About a month after that meeting, in late February, Yee again met with Jackson and the undercover agent. The lawmaker wanted to urge caution.
A state senator from Southern California, Ron Calderon of Montebello, had been indicted the day before on public corruption charges. Yee made it clear, the affidavit says, that he viewed Calderon’s indictment as a cautionary tale — not about staying clean, but about involving too many people in a crime.
The agent did not back down; in fact, he turned up the heat. He wanted to buy an entire container of weapons — $2 million for the first shipment. He wanted firearms that were mobile, light and powerful.
Yee told the agent his stance on the weapons deal was “agnostic.”
“People want to get whatever they want to get,” he said. “Do I care? No, I don’t care. People need certain things.”
Yee emphasized that the weapons trafficker would deal with the agent only under one condition: Yee had to be involved. He advised starting off doing small deals. He attributed his long career in public office, he told the man, to being careful and cautious.
And yet, Yee confided that he was unhappy with his life.
“There is a part of me that wants to be like you,” he reportedly said. “You know how I’m going to be like you? Just be a free agent out there.” Perhaps he would go hide out in the Philippines, he said.
A few weeks later, on March 5, Jackson told the undercover agent that the intended arms dealer was tied up with world affairs. Instead, the agent would deal with a weapons trafficker in the Philippines. Their U.S. point of contact for the deal would be Dr. Wilson Lim, a Daly City dentist who lives in Hillsborough and has donated $3,500 to Yee’s Senate campaigns, according to secretary of state records.
Yee described Lim — also named in the government indictment — as originally from Mindanao, a region in the southern Philippines. Muslim rebels there, Yee said, had no problem “kidnapping individuals, killing individuals and extorting them for ransom.” It was that region, Yee reportedly added, where guards with automatic rifles surrounded him while visiting at the invitation of the Mindanao government.
Lim, he added, had a relative who would be their Philippines connection to a man who previously sold guns to individuals from Florida. Those unnamed individuals picked up the weapons in Cagayan de Oro, Mindanao’s largest seaport. The FBI agent posing as a mobster agreed to follow the same playbook, shipping the weapons from there to the Port of Newark, N.J., then on to Sicily and North Africa.
When the agent met with Lim, Yee and Jackson the following week, the affidavit says Lim asked the agent to put together a list of desired weapons. That list would take a circuitous route to the arms dealer: The agent would give it to Jackson, who would turn it over to Lim, who would pass it on to his nephew in the Philippines after the November election.

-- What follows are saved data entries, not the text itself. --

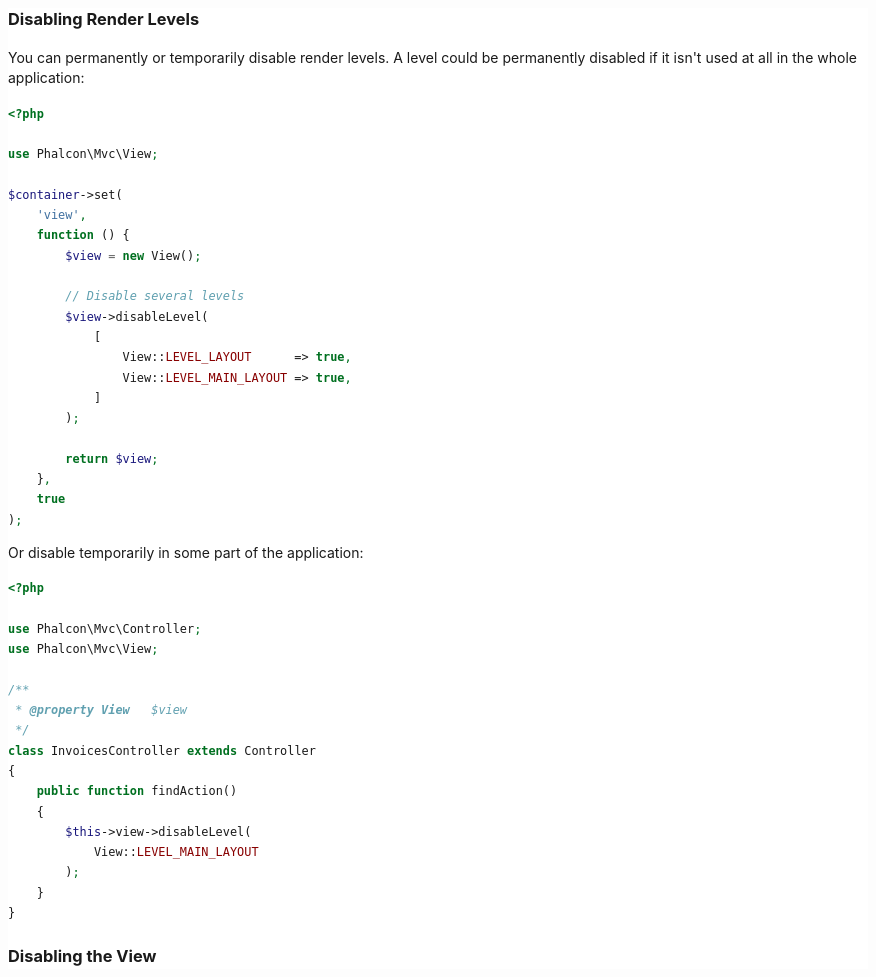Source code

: ### Disabling Render Levels

You can permanently or temporarily disable render levels. A level could be permanently disabled if it isn't used at all in the whole application:

```php
<?php

use Phalcon\Mvc\View;

$container->set(
    'view',
    function () {
        $view = new View();

        // Disable several levels
        $view->disableLevel(
            [
                View::LEVEL_LAYOUT      => true,
                View::LEVEL_MAIN_LAYOUT => true,
            ]
        );

        return $view;
    },
    true
);
```

Or disable temporarily in some part of the application:

```php
<?php

use Phalcon\Mvc\Controller;
use Phalcon\Mvc\View;

/**
 * @property View   $view
 */
class InvoicesController extends Controller
{
    public function findAction()
    {
        $this->view->disableLevel(
            View::LEVEL_MAIN_LAYOUT
        );
    }
}
```

### Disabling the View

The agent met again with Yee and Jackson a few days later. The agent gave the list of weapons he wanted to Yee, who said he would photocopy it and give it to Lim.
Twelve days after receiving the list, Yee was arrested at his San Francisco home, ushered handcuffed into an unmarked car. The gun lobby was quick to label him a hypocrite. Steinberg, the state Senate president who has remained circumspect about the other two indicted members of his house, stepped to the microphones to issue a terse demand of Yee: “Leave. Don’t burden your colleagues and this great institution. Leave.”
Wearing a blue windbreaker and a stern expression, Yee left the court that afternoon, having relinquished his passport and a bond to cover half a million dollars in bail — more than 10 times what all his interactions with the FBI had netted.
Within less than 24 hours, he announced his withdrawal from the secretary of state race. And by week’s end, he was barred from the Senate. Steinberg led the vote and afterward told reporters that while Sacramento politicians go through extensive ethics training, “I know of no ethics class that teaches about the illegality or the danger of gunrunning or other such sordid activities.”